Eu já não suportava permanecer naquele local nem naquela posição. O corpo todo doía, os cortes e os machucões pareciam dilacerar toda a pele. Além disso, umas malditas mutucas apareceram para piorar ainda mais aquela situação. Mas também não podia sair. O Caveira estava do outro lado com a arma em mira e não pensaria duas vezes em atirar numa pessoa que avistasse correndo. Não havia o que fazer. Então ouvi um galope distante. E quanto mais se aproximava mais eu parecia ouvir o tiro e o baque do desditado caindo da sela e rolando pelo chão. Foi quando divisei o cavalo alazão e em cima dele o Coronel Querêncio Lavandeira.
Mas não pode ser, logo imaginei. Se ali é o coronel, então o jagunço tocaiou para matar o patrão. E de repente um terrível disparo. Apenas um, mas suficiente para que o corpo do Caveira, o jagunço, fosse arremessado no meio da estrada. Outro jagunço, conhecendo de antemão o preparo da emboscada, seguiu no encalço do matador para impedir seu desfecho.

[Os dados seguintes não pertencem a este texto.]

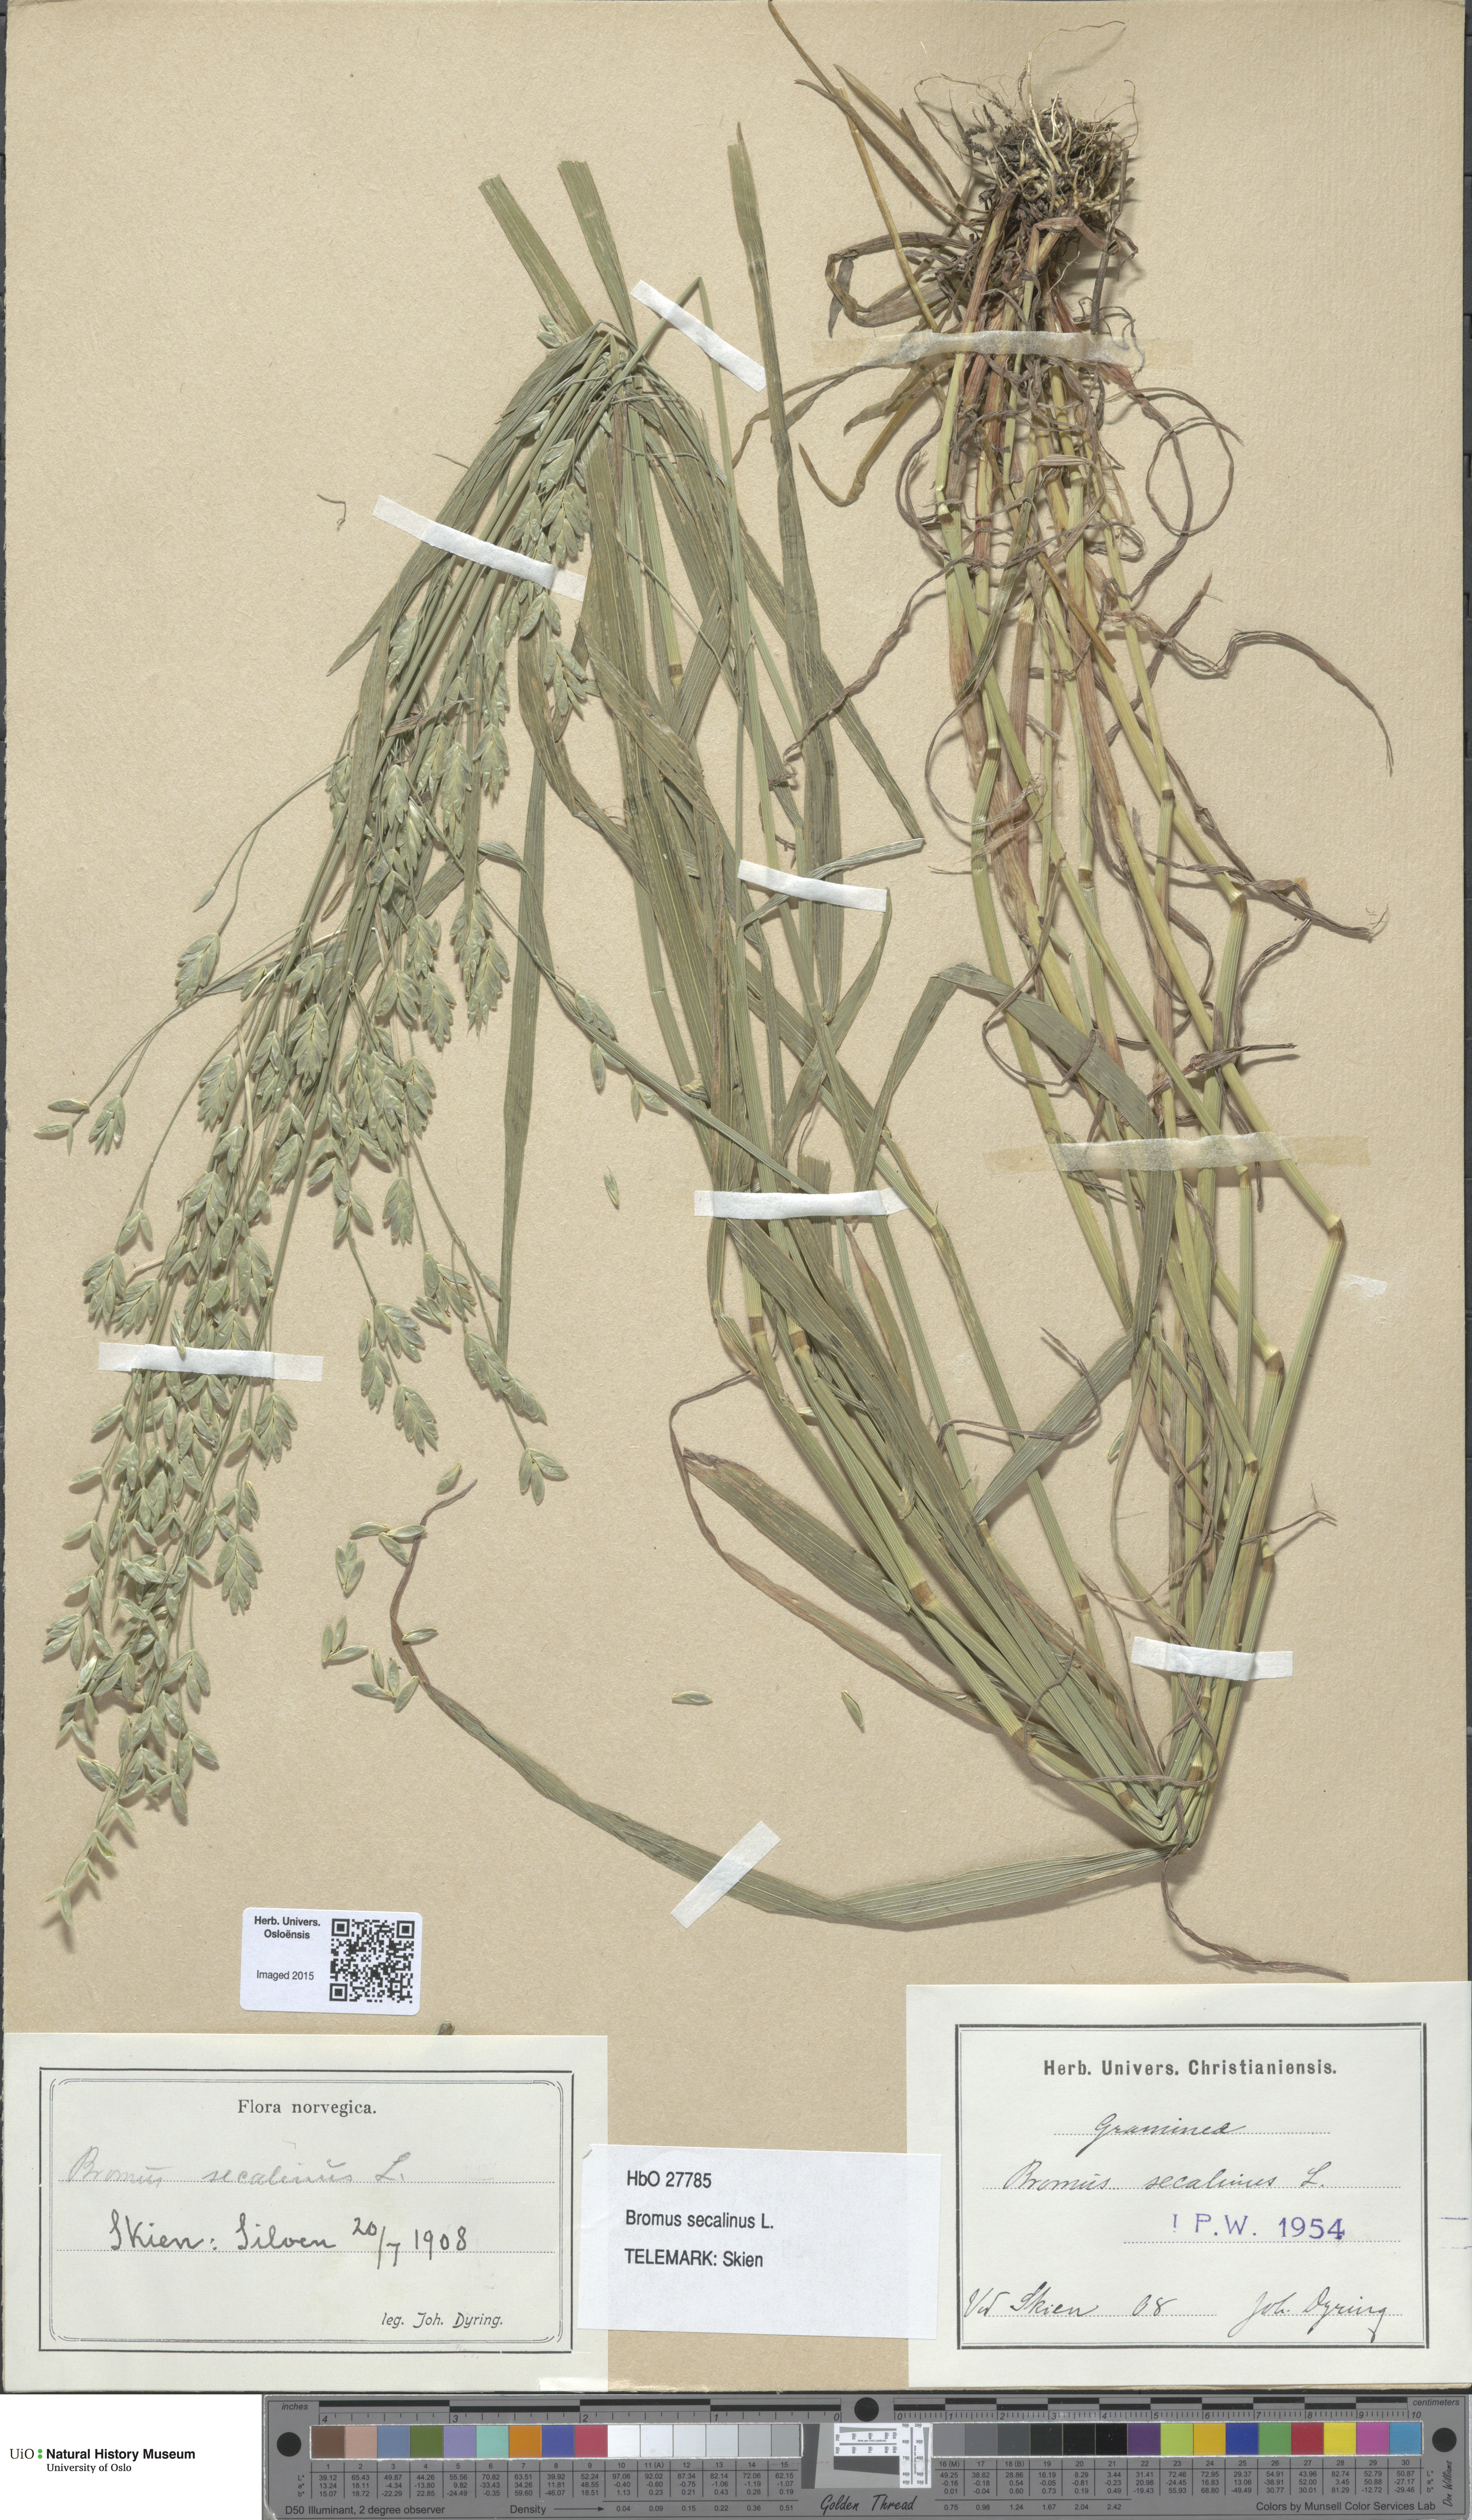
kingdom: Plantae
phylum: Tracheophyta
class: Liliopsida
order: Poales
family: Poaceae
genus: Bromus
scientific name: Bromus secalinus
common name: Rye brome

E também assumir o posto de protetor e líder entre os jagunços.
Diante da cena, o coronel apenas cuspiu por cima do morto e seguiu adiante, galopando lentamente. Enquanto isso o outro jagunço cortava a cabeça do famoso matador para levar o troféu e espalhar a história pelos sertões nordestinos. Quanto a mim, por muitos anos silenciei sobre tudo. Mas agora conto tudo aos amigos de proseado e sei que meu neto está ouvindo enquanto finge brincar de ponta de vaca.